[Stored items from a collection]
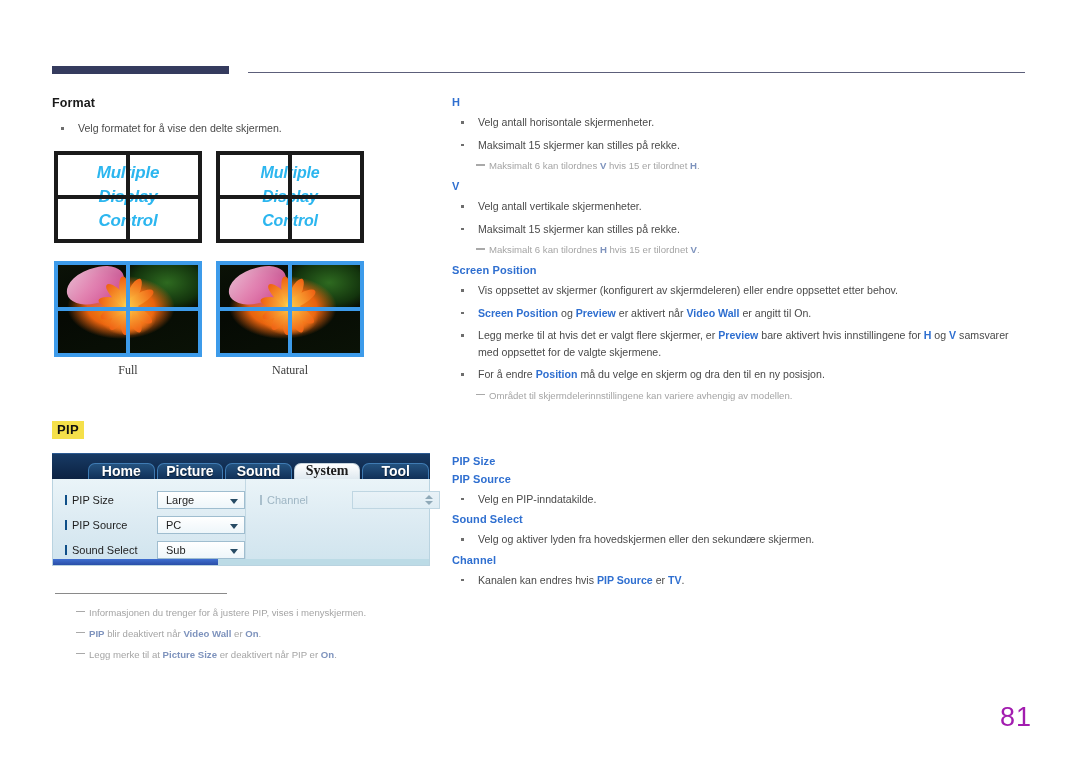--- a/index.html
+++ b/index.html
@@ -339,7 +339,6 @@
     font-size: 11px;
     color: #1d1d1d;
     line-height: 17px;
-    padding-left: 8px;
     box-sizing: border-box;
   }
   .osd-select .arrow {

TO DO
The line with "color: #1d1d1d;" through the last line of the entries above: output exactly those lines and nothing else.

REPLY TO THE TASK
     color: #1d1d1d;
     line-height: 17px;
-    padding-left: 8px;
     box-sizing: border-box;
   }
   .osd-select .arrow {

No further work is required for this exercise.